- Records to use -
- - -

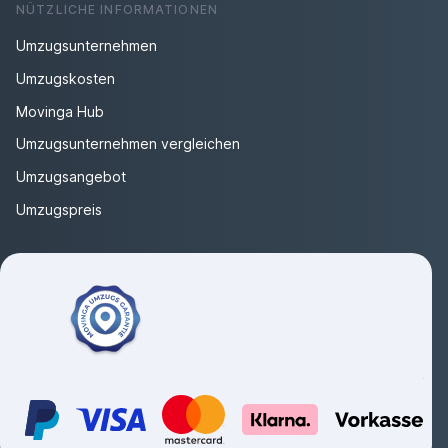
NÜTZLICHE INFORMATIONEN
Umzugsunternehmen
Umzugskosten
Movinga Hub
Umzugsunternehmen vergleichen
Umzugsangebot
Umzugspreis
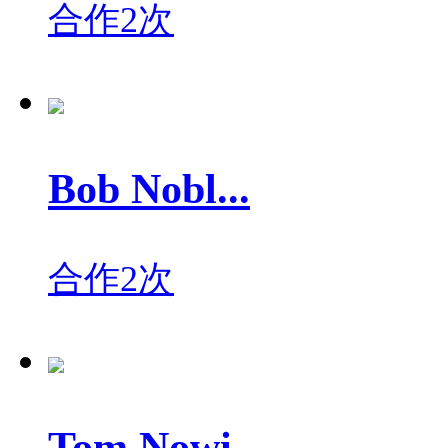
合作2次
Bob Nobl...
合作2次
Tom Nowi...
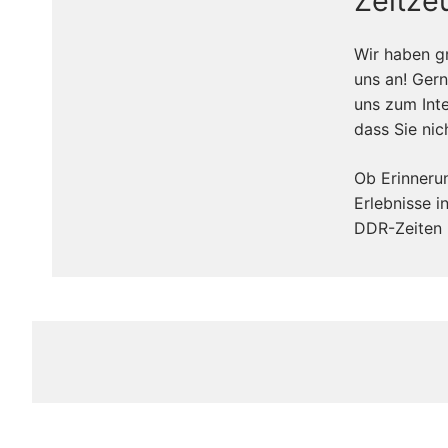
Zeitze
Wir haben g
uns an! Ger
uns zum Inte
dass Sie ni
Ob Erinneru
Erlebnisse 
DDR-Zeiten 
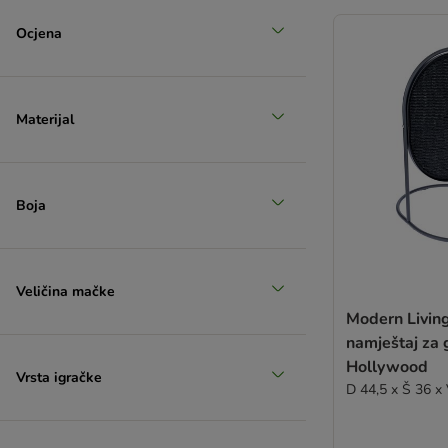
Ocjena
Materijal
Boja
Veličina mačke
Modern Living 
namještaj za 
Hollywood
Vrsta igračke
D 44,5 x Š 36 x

- - -

- Job item -
Which lines of the material above hold the string "Umzugsunternehmen"? Pull them out.

- Task result -
Umzugsunternehmen
Umzugsunternehmen vergleichen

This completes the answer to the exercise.